Hay algunas personas que consideran especial el hecho que sucedió, y en consecuencia, que yo soy especial. Soy especial porque me encontré un bebé en una basura. Como es un hecho no ordinario, pues a quien le ocurre lo consideran especial.
Lo vi ahí, tirado, indefenso, cubierto por montones de mierda de los vecinos, y no pude por más que acordarme de mis propios hijos cuando eran bebés, y en un arranque de ternura y sentimentalismo, lo cogí y lo llevé a casa.
Una vez allí lo lavé lo mejor que pude y le puse un trapo de cocina a modo de pañal. Luego, me quedé mirándolo largo rato, pensando qué hacer con él. Hacía mucho que no había bebés como aquel por casa, y me sentía incluso inquieto, un poco raro.
Finalmente, un poco temeroso de que algún vecino me hubiera visto hurgando con él entre los contenedores, decidí que se lo daría a mi hija, como un regalo de Navidad, porque para ella tener un bebé es como un objetivo vital, una obsesión con todas las letras, y está profundamente afectada porque no los puede tener, ley natural.
Su mirada cuando lo contempló al fondo de la caja que le apañé al bebé me transmitió instantáneamente que era, sin duda, la chica más feliz del mundo, y me sentí enormemente complacido.
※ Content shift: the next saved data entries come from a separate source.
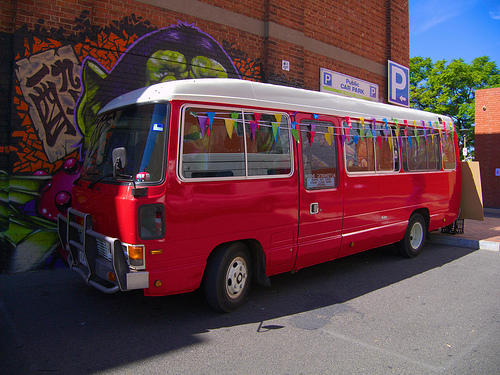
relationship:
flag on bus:
[196, 114, 206, 136] [55, 77, 464, 314]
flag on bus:
[206, 109, 216, 128] [55, 77, 464, 314]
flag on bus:
[221, 116, 235, 137] [55, 77, 464, 314]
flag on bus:
[246, 121, 258, 138] [55, 77, 464, 314]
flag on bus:
[268, 121, 280, 137] [55, 77, 464, 314]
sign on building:
[320, 70, 382, 103] [4, 4, 410, 271]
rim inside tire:
[226, 264, 247, 289] [201, 238, 260, 314]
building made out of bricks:
[2, 2, 405, 298] [332, 17, 382, 49]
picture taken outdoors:
[0, 0, 500, 375] [12, 27, 497, 365]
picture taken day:
[28, 21, 483, 363] [10, 9, 495, 374]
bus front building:
[55, 77, 464, 314] [9, 9, 409, 325]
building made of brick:
[9, 9, 409, 325] [38, 7, 83, 21]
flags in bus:
[189, 101, 464, 152] [58, 76, 460, 308]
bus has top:
[48, 60, 482, 314] [94, 64, 465, 132]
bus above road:
[55, 77, 464, 314] [1, 241, 498, 373]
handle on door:
[309, 200, 319, 213] [295, 113, 342, 267]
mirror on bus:
[109, 146, 129, 172] [55, 77, 464, 314]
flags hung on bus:
[175, 96, 461, 172] [58, 76, 460, 308]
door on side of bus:
[295, 113, 342, 267] [58, 76, 460, 308]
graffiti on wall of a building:
[9, 21, 252, 271] [4, 4, 410, 271]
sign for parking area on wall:
[389, 61, 411, 104] [269, 14, 401, 54]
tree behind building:
[405, 53, 498, 126] [4, 4, 410, 271]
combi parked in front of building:
[15, 3, 477, 313] [230, 50, 321, 80]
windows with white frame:
[175, 108, 288, 174] [173, 95, 468, 182]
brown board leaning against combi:
[462, 158, 486, 222] [56, 79, 463, 315]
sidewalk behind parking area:
[432, 215, 499, 250] [4, 239, 496, 374]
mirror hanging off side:
[109, 142, 138, 182] [117, 122, 187, 282]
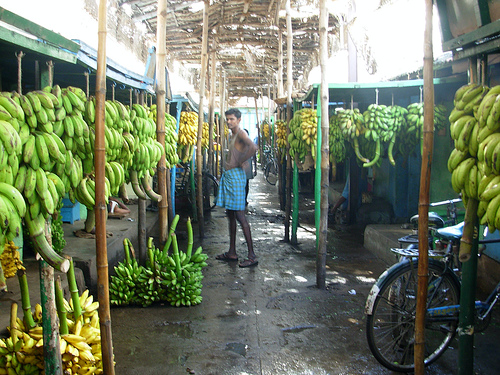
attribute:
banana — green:
[459, 153, 474, 190]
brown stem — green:
[29, 241, 88, 283]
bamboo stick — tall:
[80, 87, 127, 373]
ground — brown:
[107, 170, 417, 370]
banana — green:
[25, 139, 59, 169]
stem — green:
[27, 220, 69, 272]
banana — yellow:
[64, 333, 84, 344]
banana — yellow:
[70, 341, 90, 351]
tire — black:
[341, 242, 457, 362]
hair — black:
[216, 110, 271, 145]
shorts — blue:
[213, 167, 248, 212]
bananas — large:
[11, 93, 101, 168]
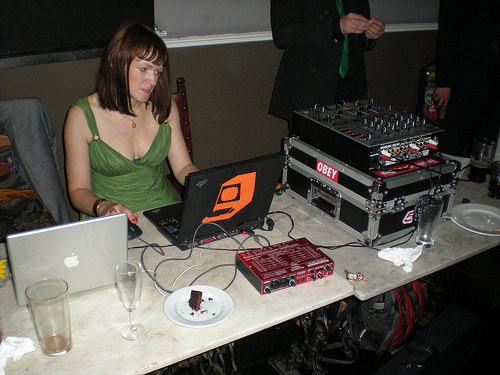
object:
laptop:
[141, 152, 289, 253]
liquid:
[43, 335, 69, 353]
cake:
[188, 290, 203, 312]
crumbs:
[480, 225, 485, 228]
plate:
[442, 203, 499, 238]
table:
[0, 184, 493, 375]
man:
[266, 1, 388, 145]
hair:
[94, 23, 171, 125]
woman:
[60, 24, 203, 232]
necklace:
[116, 103, 144, 130]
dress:
[76, 98, 180, 220]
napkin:
[377, 245, 425, 274]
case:
[278, 131, 464, 249]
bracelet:
[92, 197, 107, 217]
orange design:
[200, 171, 257, 224]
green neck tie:
[336, 0, 350, 79]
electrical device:
[283, 93, 446, 176]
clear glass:
[23, 277, 76, 360]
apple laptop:
[4, 211, 129, 307]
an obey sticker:
[316, 160, 338, 184]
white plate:
[163, 284, 235, 328]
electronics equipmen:
[233, 236, 336, 297]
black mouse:
[127, 218, 143, 240]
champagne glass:
[112, 259, 150, 343]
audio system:
[282, 95, 466, 246]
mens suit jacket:
[2, 96, 75, 228]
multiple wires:
[318, 242, 369, 251]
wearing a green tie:
[335, 1, 353, 79]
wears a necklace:
[116, 103, 143, 129]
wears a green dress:
[54, 93, 181, 225]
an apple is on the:
[63, 252, 80, 269]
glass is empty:
[414, 194, 444, 248]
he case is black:
[360, 318, 477, 375]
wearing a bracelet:
[89, 197, 109, 218]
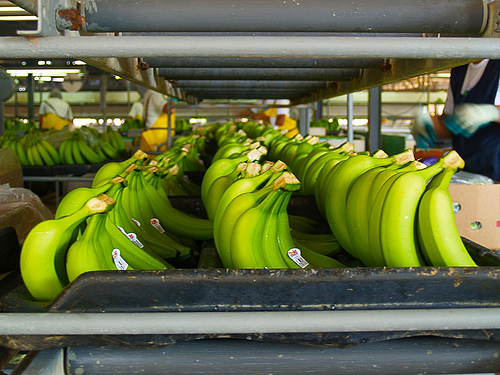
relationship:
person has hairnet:
[38, 88, 74, 131] [45, 90, 68, 100]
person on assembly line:
[409, 58, 499, 182] [9, 89, 495, 267]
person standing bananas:
[409, 58, 499, 182] [206, 171, 312, 272]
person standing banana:
[409, 58, 499, 182] [66, 195, 104, 282]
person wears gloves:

Pero de unas semanas para acá empiezo a pensar que me equivoqué al entregárselo, habiendo tantas otras personas responsables en las que podría haber recaído el crío, no siendo mi hija la candidata ideal: hace tiempo que anda bastante despreocupada respecto a él, no le interesa su estado en absoluto, ni lo limpia regularmente; incluso me ha parecido ver últimamente que utiliza su despoblada cabeza para jugar con el perro. Pero en fin, ella sabrá lo que se hace, ahora es suyo. Igual tendría que haberlo dejado tirado en la basura.
Por supuesto, el bebé es made in Taiwan y mi hija tiene siete años.